● **DIRECTIONS**
Below are entries; output exactly the lines from the one with "392 | 79 | 319 |" to the one with "995 | 5,370 |", both included, and nothing else.

● **RECORDS SUPPLIED**
Start of Block

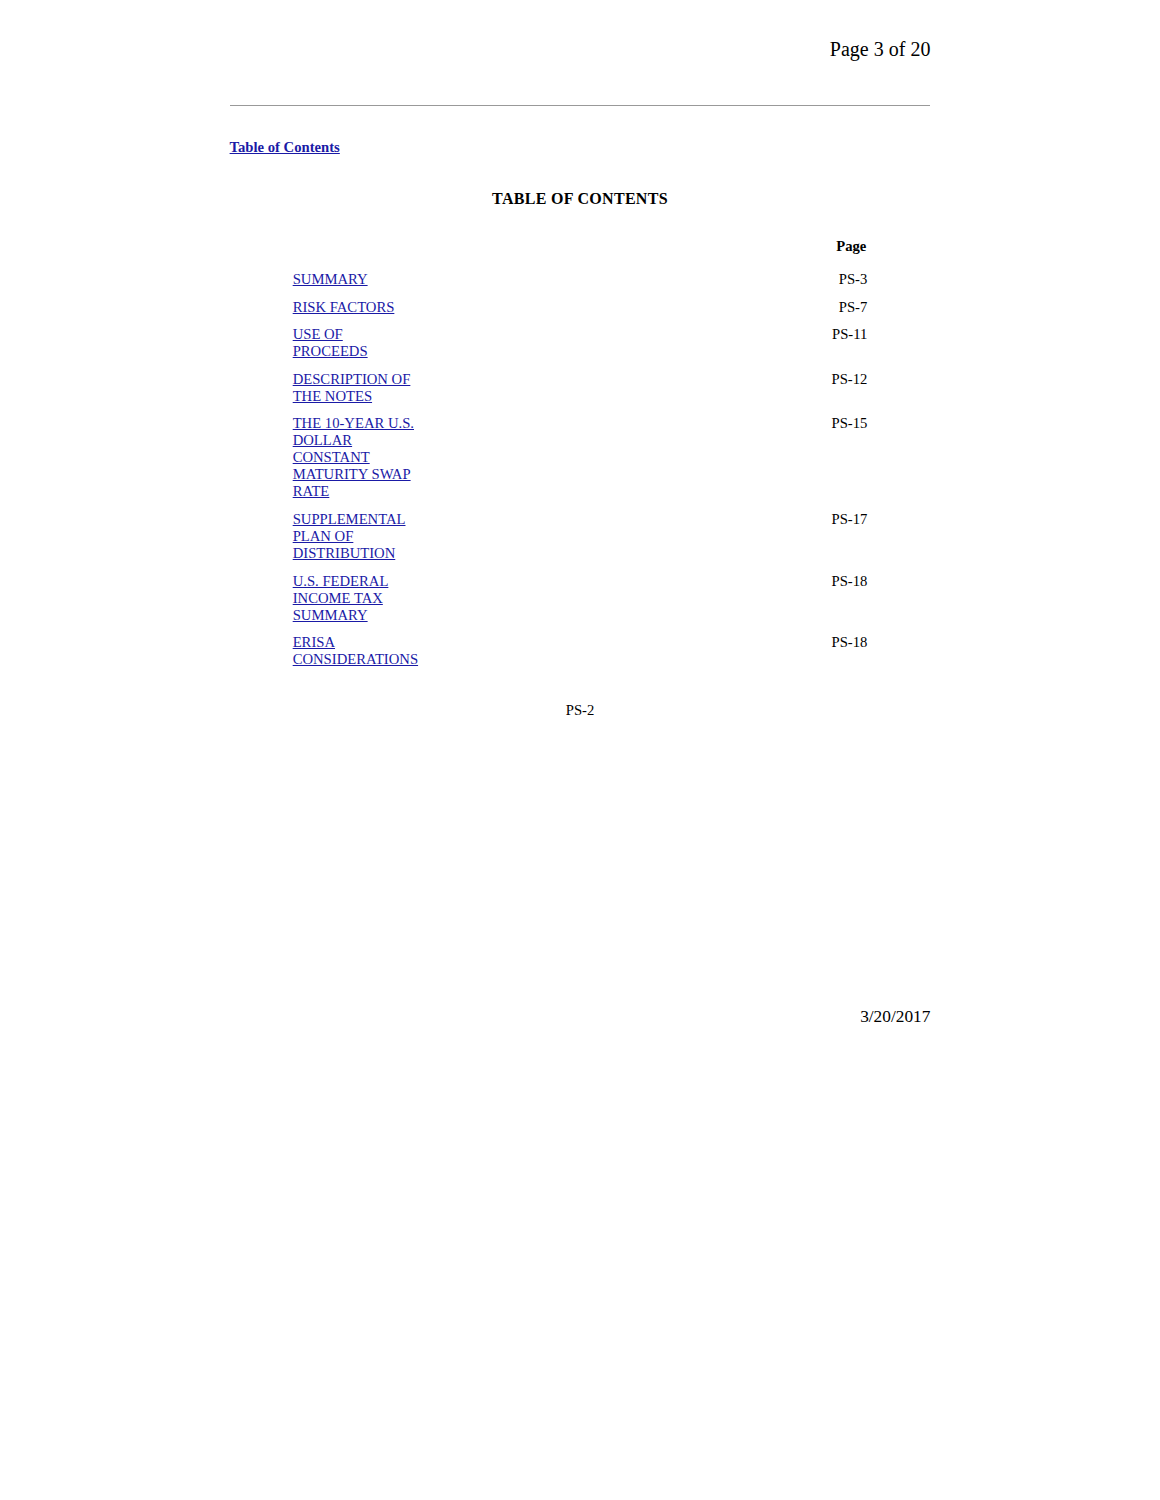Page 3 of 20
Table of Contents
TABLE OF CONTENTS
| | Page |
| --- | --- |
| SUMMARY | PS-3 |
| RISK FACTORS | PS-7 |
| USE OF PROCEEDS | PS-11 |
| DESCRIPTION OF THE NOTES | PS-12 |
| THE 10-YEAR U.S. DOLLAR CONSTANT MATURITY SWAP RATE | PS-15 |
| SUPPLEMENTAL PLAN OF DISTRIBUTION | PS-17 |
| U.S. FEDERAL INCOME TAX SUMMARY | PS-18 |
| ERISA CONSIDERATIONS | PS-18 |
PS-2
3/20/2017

End of Block
Start of Block

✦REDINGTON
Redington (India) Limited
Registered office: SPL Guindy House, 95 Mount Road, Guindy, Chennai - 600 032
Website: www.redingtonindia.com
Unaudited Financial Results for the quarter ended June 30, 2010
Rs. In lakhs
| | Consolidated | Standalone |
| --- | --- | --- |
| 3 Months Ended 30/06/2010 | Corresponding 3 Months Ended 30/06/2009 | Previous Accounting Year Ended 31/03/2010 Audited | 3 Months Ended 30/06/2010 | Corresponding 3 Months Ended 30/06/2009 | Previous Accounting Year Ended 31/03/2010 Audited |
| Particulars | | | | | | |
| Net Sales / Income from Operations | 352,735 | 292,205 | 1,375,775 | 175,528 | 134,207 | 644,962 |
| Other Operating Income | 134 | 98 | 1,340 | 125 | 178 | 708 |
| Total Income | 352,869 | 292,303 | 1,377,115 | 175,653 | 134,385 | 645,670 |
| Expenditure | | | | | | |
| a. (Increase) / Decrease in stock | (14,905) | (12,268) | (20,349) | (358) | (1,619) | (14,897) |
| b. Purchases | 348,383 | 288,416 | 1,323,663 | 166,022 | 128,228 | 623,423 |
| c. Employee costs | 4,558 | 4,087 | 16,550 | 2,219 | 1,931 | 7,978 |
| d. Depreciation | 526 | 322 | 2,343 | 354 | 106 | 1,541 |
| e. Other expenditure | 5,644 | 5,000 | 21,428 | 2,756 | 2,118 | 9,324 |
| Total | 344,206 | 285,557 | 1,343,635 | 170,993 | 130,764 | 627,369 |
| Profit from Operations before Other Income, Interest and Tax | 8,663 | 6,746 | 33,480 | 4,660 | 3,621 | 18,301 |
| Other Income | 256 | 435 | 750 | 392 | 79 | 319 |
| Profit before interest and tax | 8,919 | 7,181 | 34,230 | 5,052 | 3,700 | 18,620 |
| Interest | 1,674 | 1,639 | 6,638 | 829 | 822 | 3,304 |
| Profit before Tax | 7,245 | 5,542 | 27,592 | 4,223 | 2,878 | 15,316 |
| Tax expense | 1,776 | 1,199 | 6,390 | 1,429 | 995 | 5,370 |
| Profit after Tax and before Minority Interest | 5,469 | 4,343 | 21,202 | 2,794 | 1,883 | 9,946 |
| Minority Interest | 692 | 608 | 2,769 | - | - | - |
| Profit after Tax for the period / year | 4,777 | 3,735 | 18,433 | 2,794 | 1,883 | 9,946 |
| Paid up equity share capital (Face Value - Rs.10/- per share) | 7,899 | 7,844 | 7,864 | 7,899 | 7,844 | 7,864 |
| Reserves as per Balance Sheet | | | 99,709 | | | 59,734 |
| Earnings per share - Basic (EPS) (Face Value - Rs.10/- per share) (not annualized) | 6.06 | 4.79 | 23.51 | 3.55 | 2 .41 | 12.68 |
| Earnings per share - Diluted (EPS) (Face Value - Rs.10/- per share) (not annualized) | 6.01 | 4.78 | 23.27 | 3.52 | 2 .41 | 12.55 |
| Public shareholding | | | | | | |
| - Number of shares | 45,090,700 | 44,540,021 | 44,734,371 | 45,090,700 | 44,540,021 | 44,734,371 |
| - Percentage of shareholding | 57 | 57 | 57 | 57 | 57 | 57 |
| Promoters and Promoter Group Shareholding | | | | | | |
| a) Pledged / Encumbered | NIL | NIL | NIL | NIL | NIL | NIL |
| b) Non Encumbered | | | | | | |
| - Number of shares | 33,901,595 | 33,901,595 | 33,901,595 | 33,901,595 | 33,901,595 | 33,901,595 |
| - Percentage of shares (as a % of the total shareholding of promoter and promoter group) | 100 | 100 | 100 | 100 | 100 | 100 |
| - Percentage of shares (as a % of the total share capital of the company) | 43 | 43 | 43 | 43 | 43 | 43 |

End of Block

● **EXERCISE OUTPUT**
| Other Income | 256 | 435 | 750 | 392 | 79 | 319 |
| Profit before interest and tax | 8,919 | 7,181 | 34,230 | 5,052 | 3,700 | 18,620 |
| Interest | 1,674 | 1,639 | 6,638 | 829 | 822 | 3,304 |
| Profit before Tax | 7,245 | 5,542 | 27,592 | 4,223 | 2,878 | 15,316 |
| Tax expense | 1,776 | 1,199 | 6,390 | 1,429 | 995 | 5,370 |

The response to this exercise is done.